Top of AVAILABLE DATA

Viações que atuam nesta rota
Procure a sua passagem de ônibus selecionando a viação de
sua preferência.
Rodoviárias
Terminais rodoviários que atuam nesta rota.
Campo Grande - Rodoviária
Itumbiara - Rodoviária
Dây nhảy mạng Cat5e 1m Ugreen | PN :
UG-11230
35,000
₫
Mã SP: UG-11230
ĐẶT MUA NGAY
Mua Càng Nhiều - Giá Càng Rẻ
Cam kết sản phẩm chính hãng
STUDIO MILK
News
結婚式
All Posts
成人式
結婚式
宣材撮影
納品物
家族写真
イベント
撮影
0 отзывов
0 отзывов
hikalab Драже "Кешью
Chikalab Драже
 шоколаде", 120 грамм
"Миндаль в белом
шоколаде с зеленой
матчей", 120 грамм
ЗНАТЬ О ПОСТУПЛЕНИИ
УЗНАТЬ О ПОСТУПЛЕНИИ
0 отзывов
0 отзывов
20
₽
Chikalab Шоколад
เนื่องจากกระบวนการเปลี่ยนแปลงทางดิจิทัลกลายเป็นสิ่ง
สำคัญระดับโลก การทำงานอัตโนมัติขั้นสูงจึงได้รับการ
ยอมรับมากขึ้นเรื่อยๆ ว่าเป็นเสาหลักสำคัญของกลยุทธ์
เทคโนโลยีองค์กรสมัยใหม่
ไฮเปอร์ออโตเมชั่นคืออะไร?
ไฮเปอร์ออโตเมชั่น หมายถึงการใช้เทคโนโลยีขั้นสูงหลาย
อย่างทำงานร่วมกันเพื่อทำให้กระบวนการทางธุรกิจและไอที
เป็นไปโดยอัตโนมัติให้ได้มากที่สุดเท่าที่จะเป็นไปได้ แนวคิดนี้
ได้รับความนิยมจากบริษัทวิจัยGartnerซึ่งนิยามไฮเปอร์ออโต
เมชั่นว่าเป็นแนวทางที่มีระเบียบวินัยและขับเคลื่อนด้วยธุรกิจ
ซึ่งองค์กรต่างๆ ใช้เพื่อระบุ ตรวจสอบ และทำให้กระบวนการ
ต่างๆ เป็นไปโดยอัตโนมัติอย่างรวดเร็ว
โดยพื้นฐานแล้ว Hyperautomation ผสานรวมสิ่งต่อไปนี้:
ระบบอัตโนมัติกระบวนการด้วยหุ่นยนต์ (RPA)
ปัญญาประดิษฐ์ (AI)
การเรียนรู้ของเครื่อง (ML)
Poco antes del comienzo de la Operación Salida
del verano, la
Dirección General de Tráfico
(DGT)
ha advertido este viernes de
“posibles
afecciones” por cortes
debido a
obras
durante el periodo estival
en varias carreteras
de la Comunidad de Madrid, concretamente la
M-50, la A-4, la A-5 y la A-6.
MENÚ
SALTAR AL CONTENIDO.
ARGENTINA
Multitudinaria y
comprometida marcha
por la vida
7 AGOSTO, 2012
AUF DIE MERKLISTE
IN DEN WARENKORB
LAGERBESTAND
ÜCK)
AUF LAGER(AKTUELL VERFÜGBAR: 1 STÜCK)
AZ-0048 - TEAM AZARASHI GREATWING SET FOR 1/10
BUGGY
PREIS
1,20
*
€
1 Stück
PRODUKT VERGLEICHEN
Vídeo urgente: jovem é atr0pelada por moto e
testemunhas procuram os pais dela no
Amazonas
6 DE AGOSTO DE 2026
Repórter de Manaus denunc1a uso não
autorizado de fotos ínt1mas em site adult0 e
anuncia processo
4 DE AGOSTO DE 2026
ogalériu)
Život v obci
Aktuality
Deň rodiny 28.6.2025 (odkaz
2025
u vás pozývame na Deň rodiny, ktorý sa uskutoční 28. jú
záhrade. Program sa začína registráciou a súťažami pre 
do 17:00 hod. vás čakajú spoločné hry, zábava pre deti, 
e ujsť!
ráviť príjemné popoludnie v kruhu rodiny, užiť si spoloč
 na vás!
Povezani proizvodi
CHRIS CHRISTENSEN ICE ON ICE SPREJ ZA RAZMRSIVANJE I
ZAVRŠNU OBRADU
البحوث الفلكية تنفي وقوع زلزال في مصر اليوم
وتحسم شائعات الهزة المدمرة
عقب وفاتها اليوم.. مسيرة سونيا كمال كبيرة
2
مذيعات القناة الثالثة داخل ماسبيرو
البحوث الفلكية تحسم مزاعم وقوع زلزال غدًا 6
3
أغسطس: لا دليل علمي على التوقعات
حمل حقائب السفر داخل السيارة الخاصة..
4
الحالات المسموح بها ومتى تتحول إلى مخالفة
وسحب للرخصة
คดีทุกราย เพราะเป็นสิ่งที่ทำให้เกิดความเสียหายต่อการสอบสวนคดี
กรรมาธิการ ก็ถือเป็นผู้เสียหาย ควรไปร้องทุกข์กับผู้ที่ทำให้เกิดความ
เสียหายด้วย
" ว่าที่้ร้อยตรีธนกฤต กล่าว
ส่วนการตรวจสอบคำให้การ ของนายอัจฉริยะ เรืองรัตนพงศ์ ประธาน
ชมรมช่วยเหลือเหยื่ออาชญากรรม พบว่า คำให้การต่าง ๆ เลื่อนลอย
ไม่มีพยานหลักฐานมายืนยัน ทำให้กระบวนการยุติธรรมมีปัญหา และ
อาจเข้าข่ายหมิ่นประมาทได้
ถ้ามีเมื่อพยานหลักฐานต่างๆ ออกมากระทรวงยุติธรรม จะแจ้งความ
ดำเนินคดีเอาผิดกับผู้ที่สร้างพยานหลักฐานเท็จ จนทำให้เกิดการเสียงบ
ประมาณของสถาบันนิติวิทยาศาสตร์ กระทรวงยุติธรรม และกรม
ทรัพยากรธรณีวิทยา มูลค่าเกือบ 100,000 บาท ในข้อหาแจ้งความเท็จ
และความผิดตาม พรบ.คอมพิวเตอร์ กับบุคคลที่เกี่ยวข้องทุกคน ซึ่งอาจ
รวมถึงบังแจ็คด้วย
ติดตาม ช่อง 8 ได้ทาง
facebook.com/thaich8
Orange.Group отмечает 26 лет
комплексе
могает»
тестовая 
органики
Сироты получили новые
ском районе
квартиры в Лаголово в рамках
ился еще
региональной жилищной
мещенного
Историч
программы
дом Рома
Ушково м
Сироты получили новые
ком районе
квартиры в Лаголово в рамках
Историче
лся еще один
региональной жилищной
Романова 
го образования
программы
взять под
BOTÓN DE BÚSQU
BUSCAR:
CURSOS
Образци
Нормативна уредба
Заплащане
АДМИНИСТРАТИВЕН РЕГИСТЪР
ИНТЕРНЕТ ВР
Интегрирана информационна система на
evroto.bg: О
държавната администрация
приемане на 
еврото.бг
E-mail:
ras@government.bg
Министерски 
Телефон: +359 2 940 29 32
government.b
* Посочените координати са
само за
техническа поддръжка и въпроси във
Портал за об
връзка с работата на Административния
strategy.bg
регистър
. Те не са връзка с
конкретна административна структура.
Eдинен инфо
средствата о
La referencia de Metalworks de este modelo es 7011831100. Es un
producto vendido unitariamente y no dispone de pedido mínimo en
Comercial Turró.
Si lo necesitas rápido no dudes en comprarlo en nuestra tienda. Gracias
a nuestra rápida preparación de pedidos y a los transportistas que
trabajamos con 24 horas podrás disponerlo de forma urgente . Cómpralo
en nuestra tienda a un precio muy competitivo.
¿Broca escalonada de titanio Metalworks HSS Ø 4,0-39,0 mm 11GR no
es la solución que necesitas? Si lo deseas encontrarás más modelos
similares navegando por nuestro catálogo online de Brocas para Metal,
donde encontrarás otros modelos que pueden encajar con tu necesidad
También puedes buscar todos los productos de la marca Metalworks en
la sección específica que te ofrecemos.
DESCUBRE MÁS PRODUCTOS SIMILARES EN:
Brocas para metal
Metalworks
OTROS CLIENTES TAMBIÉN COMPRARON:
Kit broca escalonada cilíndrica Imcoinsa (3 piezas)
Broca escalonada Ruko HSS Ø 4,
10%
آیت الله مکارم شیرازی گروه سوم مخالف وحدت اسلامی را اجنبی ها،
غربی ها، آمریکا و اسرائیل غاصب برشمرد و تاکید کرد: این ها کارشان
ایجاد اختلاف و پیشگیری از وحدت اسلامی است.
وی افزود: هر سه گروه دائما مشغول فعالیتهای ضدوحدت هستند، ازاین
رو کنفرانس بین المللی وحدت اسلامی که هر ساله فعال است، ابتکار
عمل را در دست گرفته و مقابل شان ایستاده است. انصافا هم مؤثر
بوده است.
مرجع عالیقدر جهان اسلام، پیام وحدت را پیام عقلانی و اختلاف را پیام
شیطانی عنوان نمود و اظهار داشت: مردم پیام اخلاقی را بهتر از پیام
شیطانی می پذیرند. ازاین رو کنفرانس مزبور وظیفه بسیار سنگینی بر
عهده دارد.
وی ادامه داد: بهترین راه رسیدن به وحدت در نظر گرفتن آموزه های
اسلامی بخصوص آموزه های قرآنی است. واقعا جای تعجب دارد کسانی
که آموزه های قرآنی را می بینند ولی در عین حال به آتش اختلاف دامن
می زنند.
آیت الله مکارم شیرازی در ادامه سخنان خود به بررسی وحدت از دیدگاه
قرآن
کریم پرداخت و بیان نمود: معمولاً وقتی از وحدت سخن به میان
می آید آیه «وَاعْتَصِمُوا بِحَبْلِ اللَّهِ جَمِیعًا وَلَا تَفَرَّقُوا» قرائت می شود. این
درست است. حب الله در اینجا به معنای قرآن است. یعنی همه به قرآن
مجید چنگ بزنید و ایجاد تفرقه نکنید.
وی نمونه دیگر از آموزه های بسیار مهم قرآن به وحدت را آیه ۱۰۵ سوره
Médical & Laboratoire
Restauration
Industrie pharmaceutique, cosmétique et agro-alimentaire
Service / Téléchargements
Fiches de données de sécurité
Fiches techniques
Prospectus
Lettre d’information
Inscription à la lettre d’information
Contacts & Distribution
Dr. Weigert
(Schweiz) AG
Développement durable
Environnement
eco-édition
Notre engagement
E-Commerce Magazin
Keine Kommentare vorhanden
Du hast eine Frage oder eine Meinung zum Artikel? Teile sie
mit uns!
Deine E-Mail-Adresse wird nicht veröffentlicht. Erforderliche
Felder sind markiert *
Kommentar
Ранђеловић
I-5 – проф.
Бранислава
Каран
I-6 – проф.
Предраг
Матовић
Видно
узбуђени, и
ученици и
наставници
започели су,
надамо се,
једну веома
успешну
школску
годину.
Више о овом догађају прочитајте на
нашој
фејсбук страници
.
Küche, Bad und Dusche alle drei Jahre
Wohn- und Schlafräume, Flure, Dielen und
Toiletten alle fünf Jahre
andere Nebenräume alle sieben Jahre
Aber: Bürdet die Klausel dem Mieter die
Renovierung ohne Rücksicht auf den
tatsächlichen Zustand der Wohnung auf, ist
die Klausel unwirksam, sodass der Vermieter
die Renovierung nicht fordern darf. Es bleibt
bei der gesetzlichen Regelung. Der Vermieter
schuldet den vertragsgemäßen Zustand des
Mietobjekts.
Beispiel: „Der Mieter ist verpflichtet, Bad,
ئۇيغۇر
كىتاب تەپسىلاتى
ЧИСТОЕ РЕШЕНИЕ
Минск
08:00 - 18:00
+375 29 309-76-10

Bottom of AVAILABLE DATA

WRITTEN TASK: Each line in the data that holds the word "Brocas" must be copied.

WRITTEN ANSWER:
similares navegando por nuestro catálogo online de Brocas para Metal,
Brocas para metal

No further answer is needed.